START DATA FOR THIS EXERCISE

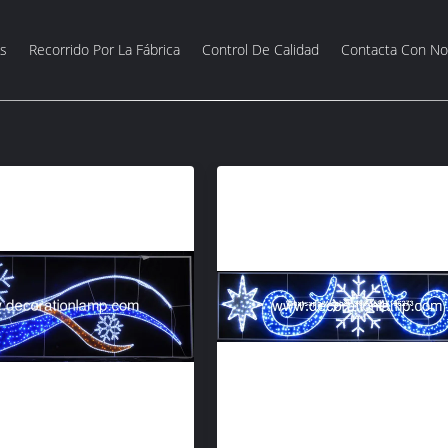
s
Recorrido Por La Fábrica
Control De Calidad
Contacta Con No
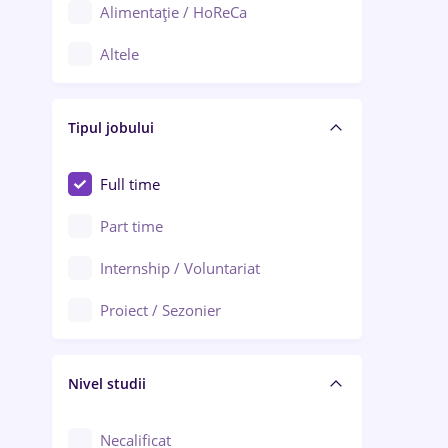
Alimentație / HoReCa
Adjud
Altele
Aiud
Arhitectură / Design interior
Alba Iulia
Tipul jobului
Asigurări
Alexandria
Au pair / Babysitter / Curățenie
Full time
Arad
Audit / Consultanță
Part time
Baia Mare
Auto / Echipamente
Internship / Voluntariat
Bârlad
Automatizări
Proiect / Sezonier
Bistrița (Bistrița-Năsăud)
Bănci
Nivel studii
Cercetare - dezvoltare
Chimie / Biochimie
Necalificat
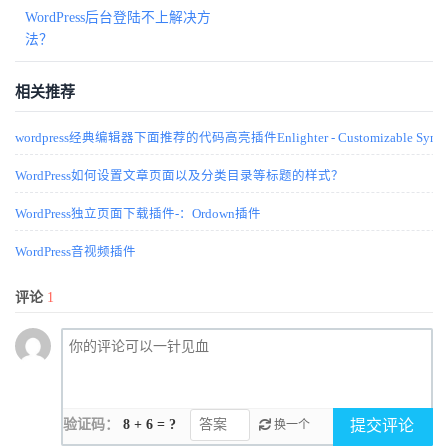
WordPress后台登陆不上解决方
法？
相关推荐
wordpress经典编辑器下面推荐的代码高亮插件Enlighter - Customizable Syntax H
WordPress如何设置文章页面以及分类目录等标题的样式？
WordPress独立页面下载插件-：Ordown插件
WordPress音视频插件
评论
1
验证码：
8 + 6 = ?
提交评论
换一个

END DATA FOR THIS EXERCISE

### WHAT YOU NEED TO DO:
Please print all of the material above line for line, with every character unchanged, and leave out the picture marks.

### EXERCISE OUTPUT:
s
Recorrido Por La Fábrica
Control De Calidad
Contacta Con No
Alimentație / HoReCa
Adjud
Altele
Aiud
Arhitectură / Design interior
Alba Iulia
Tipul jobului
Asigurări
Alexandria
Au pair / Babysitter / Curățenie
Full time
Arad
Audit / Consultanță
Part time
Baia Mare
Auto / Echipamente
Internship / Voluntariat
Bârlad
Automatizări
Proiect / Sezonier
Bistrița (Bistrița-Năsăud)
Bănci
Nivel studii
Cercetare - dezvoltare
Chimie / Biochimie
Necalificat
WordPress后台登陆不上解决方
法？
相关推荐
wordpress经典编辑器下面推荐的代码高亮插件Enlighter - Customizable Syntax H
WordPress如何设置文章页面以及分类目录等标题的样式？
WordPress独立页面下载插件-：Ordown插件
WordPress音视频插件
评论
1
验证码：
8 + 6 = ?
提交评论
换一个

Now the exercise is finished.